**Questions:**
1. In the solar cell abstract below, check each statement against the text. Answer yes or no for each, and quote the words of the text that decide it.
(a) The interdigitated interface is formed after the photoactive layer has been cast.
(b) Among the PTB7-Th:PC₇₁BM devices, the one templated by PS reached a higher efficiency than the one templated by ITIC.
(c) The PTB7-Th:ITIC non-fullerene cells with the ITIC-templated PFN-OX layer went from 7.4% to 8.3% efficiency.
2. In the solar cell abstract below, which insulating material is used as a template for the interdigitated interface?

**Text:**
Improved efficiency in fullerene and non-fullerene polymer solar cells having an interdigitated interface with the electron transport layer

Abstract

We report improved efficiency in fullerene and non-fullerene polymer solar cells utilizing an interdigitated interface between the photoactive layer and the PFN-OX electron transport layer (ETL). This interdigitated interface is formed in situ during the solution casting process of the photoactive layer on the blend films made of electron-transporting PFN-OX and template materials of either semi-conducting 3,9-bis(2-methylene-(3-(1,1-dicyanomethylene)-indanone))-5,5,11,11-tetrakis((4-hexylphenyl)-dithieno[2,3-d:2′,3′-d′]-s-indaceno[1,2-b:5,6-b′]dithiophene) (ITIC) or insulating polystyrene (PS). Compared to the devices having a planar interface between PFN-OX and the photoactive layer, devices with an interdigitated interface templated by ITIC increased the efficiency of PTB7-Th:PC₇₁BM solar cells from 9.3% to 10.4%, with the device having an interdigitated interface templated by PS exhibiting a PCE of 9.9%. PTB7-Th:ITIC non-fullerene solar cells employing this ITIC-templated interdigitated PFN-OX ETL exhibited an enhanced PCE from 7.4% to 8.3%. Interfacial charge transport studies support that favorable electrical doping of PFN-OX to ITIC as well as charge transfer between PTB7-Th and ITIC contribute to this superior efficiency enhancement in devices employing an ITIC-templated interdigitated PFN-OX ETL. This work provides a new strategy for constructing a novel ETL to prepare high efficiency polymer solar cells.

**Excerpted data:**
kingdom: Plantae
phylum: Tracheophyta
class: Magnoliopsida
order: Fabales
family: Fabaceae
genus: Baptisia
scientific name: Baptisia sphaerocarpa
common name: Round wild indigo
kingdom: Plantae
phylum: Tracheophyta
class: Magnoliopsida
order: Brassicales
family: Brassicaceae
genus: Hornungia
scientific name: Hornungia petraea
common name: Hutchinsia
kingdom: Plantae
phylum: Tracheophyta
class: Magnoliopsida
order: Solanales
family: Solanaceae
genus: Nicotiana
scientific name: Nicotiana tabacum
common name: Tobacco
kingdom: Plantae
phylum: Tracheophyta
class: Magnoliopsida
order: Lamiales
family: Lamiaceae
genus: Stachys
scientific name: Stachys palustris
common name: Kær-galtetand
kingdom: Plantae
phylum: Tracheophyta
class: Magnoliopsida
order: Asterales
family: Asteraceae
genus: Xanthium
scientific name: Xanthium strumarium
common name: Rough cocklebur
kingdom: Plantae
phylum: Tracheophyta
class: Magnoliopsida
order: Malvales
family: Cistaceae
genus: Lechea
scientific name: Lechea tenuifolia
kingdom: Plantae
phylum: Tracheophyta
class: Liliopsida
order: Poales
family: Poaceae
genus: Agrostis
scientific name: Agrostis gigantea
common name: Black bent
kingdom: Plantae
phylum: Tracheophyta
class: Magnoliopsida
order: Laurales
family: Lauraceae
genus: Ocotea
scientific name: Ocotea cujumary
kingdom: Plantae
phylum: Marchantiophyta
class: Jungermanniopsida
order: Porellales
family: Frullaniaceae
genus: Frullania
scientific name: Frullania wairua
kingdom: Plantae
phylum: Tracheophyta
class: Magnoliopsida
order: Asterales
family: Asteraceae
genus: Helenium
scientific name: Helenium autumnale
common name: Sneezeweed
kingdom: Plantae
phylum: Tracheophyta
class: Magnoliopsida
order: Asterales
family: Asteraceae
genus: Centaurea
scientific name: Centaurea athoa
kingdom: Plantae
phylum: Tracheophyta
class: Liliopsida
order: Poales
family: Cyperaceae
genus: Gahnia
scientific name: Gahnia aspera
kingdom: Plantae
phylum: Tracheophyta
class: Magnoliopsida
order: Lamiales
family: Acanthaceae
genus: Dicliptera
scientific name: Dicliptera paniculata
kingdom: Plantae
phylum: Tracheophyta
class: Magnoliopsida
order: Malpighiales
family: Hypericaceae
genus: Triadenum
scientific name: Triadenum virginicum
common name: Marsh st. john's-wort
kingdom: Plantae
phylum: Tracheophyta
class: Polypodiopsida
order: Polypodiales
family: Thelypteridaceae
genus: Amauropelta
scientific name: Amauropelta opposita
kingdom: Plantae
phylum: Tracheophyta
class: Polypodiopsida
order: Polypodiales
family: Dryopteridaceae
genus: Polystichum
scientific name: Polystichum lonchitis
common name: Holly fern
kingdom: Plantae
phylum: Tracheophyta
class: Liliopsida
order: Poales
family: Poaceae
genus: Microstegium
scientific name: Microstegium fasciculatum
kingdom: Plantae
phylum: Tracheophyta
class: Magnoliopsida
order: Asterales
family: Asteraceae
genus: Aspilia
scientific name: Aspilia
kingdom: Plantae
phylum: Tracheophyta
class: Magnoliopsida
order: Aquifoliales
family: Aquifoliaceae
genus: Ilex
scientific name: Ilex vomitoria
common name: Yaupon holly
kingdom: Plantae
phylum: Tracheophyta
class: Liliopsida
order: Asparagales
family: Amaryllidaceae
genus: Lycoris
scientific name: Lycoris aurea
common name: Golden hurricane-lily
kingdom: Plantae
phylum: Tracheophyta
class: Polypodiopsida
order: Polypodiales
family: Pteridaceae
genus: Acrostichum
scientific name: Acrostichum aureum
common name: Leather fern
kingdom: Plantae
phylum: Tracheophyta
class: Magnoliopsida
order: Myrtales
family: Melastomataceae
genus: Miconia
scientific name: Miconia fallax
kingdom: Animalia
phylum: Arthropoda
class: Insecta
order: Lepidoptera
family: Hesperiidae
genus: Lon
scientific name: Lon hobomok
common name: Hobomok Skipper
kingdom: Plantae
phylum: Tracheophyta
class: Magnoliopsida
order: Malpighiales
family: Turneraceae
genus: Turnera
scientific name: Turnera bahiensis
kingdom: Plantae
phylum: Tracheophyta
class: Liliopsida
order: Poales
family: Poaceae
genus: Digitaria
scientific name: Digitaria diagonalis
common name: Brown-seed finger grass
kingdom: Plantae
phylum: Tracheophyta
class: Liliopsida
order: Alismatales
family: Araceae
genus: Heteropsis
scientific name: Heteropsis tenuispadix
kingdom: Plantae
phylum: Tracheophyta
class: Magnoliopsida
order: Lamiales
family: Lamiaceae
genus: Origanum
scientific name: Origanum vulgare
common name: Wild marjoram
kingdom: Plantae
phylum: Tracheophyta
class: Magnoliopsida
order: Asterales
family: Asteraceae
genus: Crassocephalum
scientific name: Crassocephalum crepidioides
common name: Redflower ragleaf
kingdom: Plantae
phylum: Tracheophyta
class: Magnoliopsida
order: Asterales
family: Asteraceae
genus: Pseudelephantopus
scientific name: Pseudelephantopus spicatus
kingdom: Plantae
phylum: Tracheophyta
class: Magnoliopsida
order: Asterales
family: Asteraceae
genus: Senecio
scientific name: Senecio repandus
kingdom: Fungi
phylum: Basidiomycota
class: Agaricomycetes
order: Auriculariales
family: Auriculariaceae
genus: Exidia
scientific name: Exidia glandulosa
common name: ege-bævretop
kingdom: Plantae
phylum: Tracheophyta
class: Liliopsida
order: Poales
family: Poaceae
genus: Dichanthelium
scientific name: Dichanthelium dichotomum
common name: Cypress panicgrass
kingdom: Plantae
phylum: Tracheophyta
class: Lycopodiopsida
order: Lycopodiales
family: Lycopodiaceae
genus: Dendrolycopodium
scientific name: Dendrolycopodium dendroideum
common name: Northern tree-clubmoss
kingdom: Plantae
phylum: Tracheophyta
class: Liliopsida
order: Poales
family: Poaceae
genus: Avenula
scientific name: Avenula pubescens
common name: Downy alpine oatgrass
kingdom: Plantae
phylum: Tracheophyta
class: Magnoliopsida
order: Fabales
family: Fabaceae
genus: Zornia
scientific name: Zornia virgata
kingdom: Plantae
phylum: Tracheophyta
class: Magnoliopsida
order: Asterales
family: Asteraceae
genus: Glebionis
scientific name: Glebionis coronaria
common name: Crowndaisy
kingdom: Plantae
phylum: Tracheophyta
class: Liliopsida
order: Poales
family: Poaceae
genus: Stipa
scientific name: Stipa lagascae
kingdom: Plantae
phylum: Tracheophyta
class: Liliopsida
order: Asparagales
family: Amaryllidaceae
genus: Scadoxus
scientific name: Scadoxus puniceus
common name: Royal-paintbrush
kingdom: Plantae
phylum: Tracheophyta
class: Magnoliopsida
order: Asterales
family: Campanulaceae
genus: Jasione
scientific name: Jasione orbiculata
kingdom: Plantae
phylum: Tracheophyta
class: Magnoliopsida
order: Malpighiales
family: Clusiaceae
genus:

**Responses:**
1.
(a) No: "This interdigitated interface is formed in situ during the solution casting process of the photoactive layer"
(b) No: "increased the efficiency of PTB7-Th:PC₇₁BM solar cells from 9.3% to 10.4%, with the device having an interdigitated interface templated by PS exhibiting a PCE of 9.9%"
(c) Yes: "PTB7-Th:ITIC non-fullerene solar cells employing this ITIC-templated interdigitated PFN-OX ETL exhibited an enhanced PCE from 7.4% to 8.3%"

2. Polystyrene (PS).